━━━━━ Raw data ━━━━━

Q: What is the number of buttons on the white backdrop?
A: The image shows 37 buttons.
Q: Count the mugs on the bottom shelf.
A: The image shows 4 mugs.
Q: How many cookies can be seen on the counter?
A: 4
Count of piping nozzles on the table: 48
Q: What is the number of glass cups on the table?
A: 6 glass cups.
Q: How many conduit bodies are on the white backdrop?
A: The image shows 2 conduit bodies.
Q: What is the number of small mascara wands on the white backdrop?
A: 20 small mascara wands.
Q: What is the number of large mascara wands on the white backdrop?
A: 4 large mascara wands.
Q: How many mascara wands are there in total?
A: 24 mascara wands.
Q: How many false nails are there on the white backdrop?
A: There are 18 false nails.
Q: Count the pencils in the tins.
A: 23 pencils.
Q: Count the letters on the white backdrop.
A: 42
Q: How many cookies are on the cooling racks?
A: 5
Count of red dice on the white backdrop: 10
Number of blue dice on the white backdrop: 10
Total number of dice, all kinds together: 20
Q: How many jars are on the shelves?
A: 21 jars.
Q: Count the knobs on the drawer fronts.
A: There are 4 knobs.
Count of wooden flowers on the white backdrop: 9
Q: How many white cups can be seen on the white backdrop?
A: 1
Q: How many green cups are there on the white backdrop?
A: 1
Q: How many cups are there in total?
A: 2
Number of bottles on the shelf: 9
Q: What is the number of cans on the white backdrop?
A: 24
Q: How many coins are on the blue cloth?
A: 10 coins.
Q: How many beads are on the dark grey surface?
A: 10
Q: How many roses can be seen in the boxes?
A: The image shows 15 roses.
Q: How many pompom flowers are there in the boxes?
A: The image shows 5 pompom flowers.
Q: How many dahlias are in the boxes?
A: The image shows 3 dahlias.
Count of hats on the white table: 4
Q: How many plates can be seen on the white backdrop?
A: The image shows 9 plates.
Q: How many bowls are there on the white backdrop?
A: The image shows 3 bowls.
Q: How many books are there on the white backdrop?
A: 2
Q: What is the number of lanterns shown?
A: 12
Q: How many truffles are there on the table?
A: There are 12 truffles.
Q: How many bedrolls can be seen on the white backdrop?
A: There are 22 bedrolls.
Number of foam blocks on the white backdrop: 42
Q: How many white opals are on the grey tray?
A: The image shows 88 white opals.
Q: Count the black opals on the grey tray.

━━━━━

§ Given instruction: Count the lines of the rows above that contain the word "image", and give only that number.

§ Task response: 9